▶ **Instruction 1**: Print the entries that follow the blog post line for line, from the start of the entries through the line that holds "鐙田1530,1531", inclusive, and leave out the pictures.

▶ **Excerpted text**:
Thursday, January 9, 2020

Undertow

Since my commute is considerably longer than it once was, I've recently spent a lot of time in my car rediscovering music on my iPod that I haven't listened to in a while. Last week, a particular song cropped up in my shuffle that took me back to the tumultuous days when my departure from Mormonism was still fresh. 

Pain of Salvation's "Undertow" was my favorite song for many years because it spoke to the conflicted, melancholic, self-loathing, self-flagellating, resigned state of mind that I inhabited before I was able to find some peace and some independence.  It was reassuring to hear this song and realize that its content brought back memories but didn't stir much in me as far as my current feelings are concerned.

I still enjoy the music itself and I still hold that Daniel Gildenlöw's performance on this track is an excellent example of why he deserves to go down in history as one of rock music's all-time greatest vocalists, but listening to this piece no longer entails the same raw emotional ravaging for me that it once did. 

Here's Pain of Salvation playing an arrangement of the song live:


And for anyone not particularly interested in the music, these are the lyrics:
Let me go
Let me go
Let me seek the answer that I need to know
Let me find a way
Let me walk away
Through the Undertow
Please let me go

Let me fly
Let me fly
Let me rise against that blood-red velvet sky
Let me chase it all
Break my wings and fall
Probably survive
So let me fly
Let me fly

Let me run
Let me run
Let me ride the crest of chance into the sun
You were always there
But you may lose me here
Now love me if you dare
And let me run

I'm alive and I am true to my heart now, I am I
But why must truth always make me die?

Let me break!
Let me bleed!
Let me tear myself apart I need to breathe!
Let me lose my way!
Let me walk astray!
Maybe to proceed...
Just let me bleed!

Let me drain!
Let me die!
Let me break the things I love I need to cry!
Let me burn it all!
Let me take my fall!
Through the cleansing fire!
Now let me die!
Let me die

Let me out
Let me fade into that pitch-black velvet night
There is so much about this song that felt like a perfect representation of what I felt.  The concept of an undertow, of course, illustrates the feeling that a strong negative influence beyond my control was carrying me to an undesirable destination.  But this song also expresses the sentiment that maybe I deserved what was happening to me.  Maybe I'd be okay, but it probably wouldn't matter if I wasn't.  Perhaps the suffering I was going to experience was my penance for whatever I'd done to put me in this position (a key line in this song is why I named a fictional death metal band "Cleansing Fire" in my book Their Works Shall Be in the Dark).

▶ **Instruction 2**: In the blog post about "Undertow," what name did the writer give a fictional death metal band?

▶ **Records for processing**:
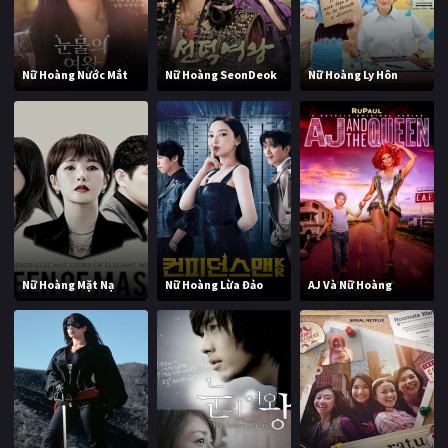
Nữ Hoàng Nước Mắt
Nữ Hoàng SeonDeok
Nữ Hoàng Ly Hôn
Nữ Hoàng Mặt Nạ
Nữ Hoàng Lừa Đảo
AJ Và Nữ Hoàng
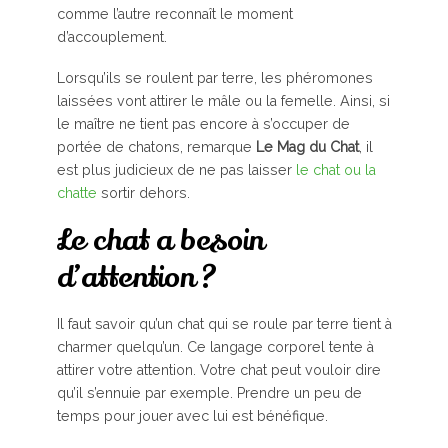
comme l’autre reconnaît le moment
d’accouplement.
Lorsqu’ils se roulent par terre, les phéromones
laissées vont attirer le mâle ou la femelle. Ainsi, si
le maître ne tient pas encore à s’occuper de
portée de chatons, remarque
Le Mag du Chat
, il
est plus judicieux de ne pas laisser
le chat ou la
chatte
sortir dehors.
Le chat a besoin
d’attention ?
Il faut savoir qu’un chat qui se roule par terre tient à
charmer quelqu’un. Ce langage corporel tente à
attirer votre attention. Votre chat peut vouloir dire
qu’il s’ennuie par exemple. Prendre un peu de
temps pour jouer avec lui est bénéfique.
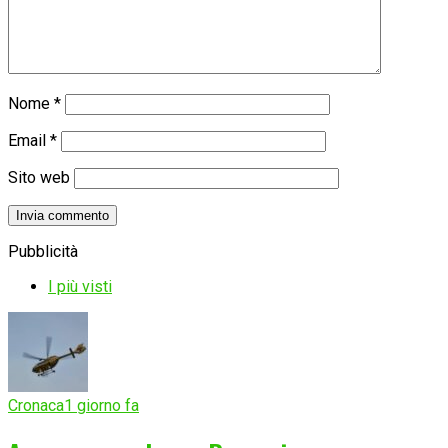
Nome
*
Email
*
Sito web
Pubblicità
I più visti
Cronaca
1 giorno fa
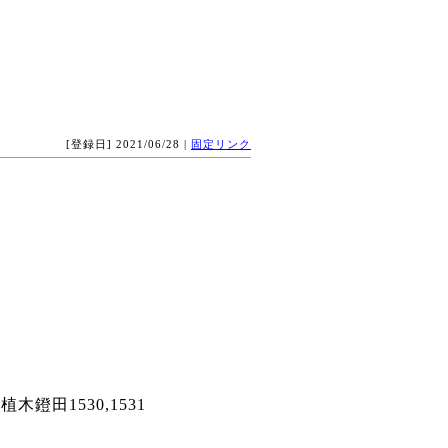
[登録日] 2021/06/28 |
固定リンク
鐙田1530,1531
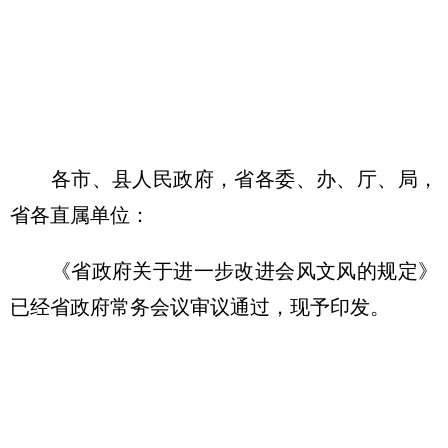
各市、县人民政府，省各委、办、厅、局，
省各直属单位：
《省政府关于进一步改进会风文风的规定》
已经省政府常务会议审议通过，现予印发。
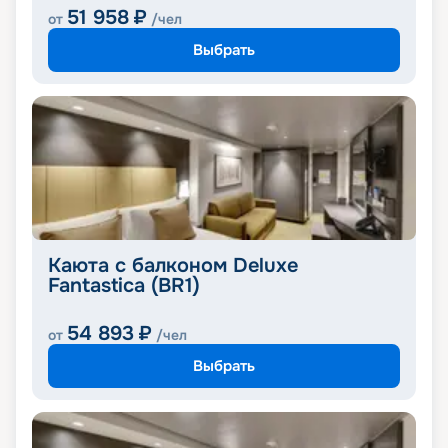
51 958
₽
от
/чел
Выбрать
Каюта с балконом Deluxe
Fantastica (BR1)
54 893
₽
от
/чел
Выбрать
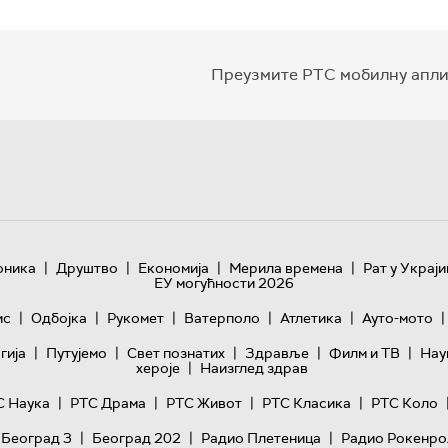
Преузмите РТС мобилну апли
|
|
|
|
оника
Друштво
Економија
Мерила времена
Рат у Украји
ЕУ могућности 2026
|
|
|
|
|
|
ис
Одбојка
Рукомет
Ватерполо
Атлетика
Ауто-мото
|
|
|
|
|
гијa
Путујемо
Свет познатих
Здравље
Филм и ТВ
Нау
|
хероје
Наизглед здрав
|
|
|
|
С Наука
РТС Драма
РТС Живот
РТС Класика
РТС Коло
|
|
|
 Београд 3
Београд 202
Радио Плетеница
Радио Рокенро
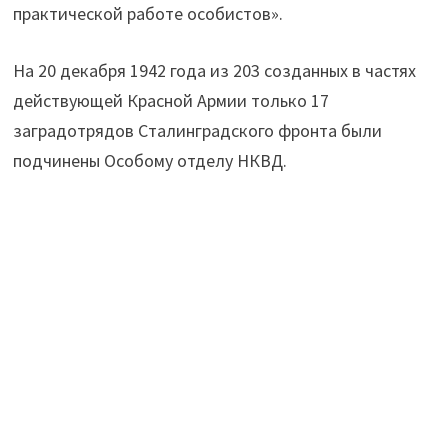
практической работе особистов».
На 20 декабря 1942 года из 203 созданных в частях
действующей Красной Армии только 17
заградотрядов Сталинградского фронта были
подчинены Особому отделу НКВД.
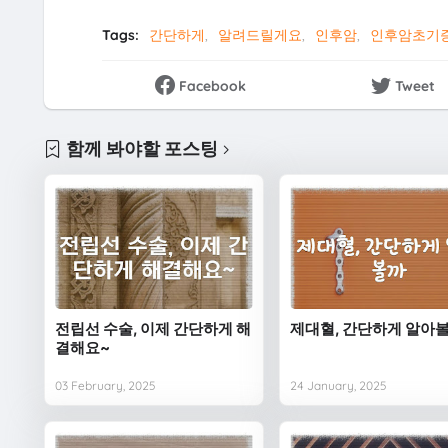
Tags:
간단하게
알려드릴게요
인후암
인후암초기
Facebook
Tweet
함께 봐야할 포스팅
전립선 수술, 이제 간단하게 해
제대혈, 간단하게 알아
결해요~
03 February, 2025
24 January, 2025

▶ **Exercise response 1**:
Nữ Hoàng Nước Mắt
Nữ Hoàng SeonDeok
Nữ Hoàng Ly Hôn
Nữ Hoàng Mặt Nạ
Nữ Hoàng Lừa Đảo
AJ Và Nữ Hoàng
comme l’autre reconnaît le moment
d’accouplement.
Lorsqu’ils se roulent par terre, les phéromones
laissées vont attirer le mâle ou la femelle. Ainsi, si
le maître ne tient pas encore à s’occuper de
portée de chatons, remarque
Le Mag du Chat
, il
est plus judicieux de ne pas laisser
le chat ou la
chatte
sortir dehors.
Le chat a besoin
d’attention ?
Il faut savoir qu’un chat qui se roule par terre tient à
charmer quelqu’un. Ce langage corporel tente à
attirer votre attention. Votre chat peut vouloir dire
qu’il s’ennuie par exemple. Prendre un peu de
temps pour jouer avec lui est bénéfique.
Nome
*
Email
*
Sito web
Pubblicità
I più visti
Cronaca
1 giorno fa
[登録日] 2021/06/28 |
固定リンク
鐙田1530,1531

▶ **Exercise response 2**: Cleansing Fire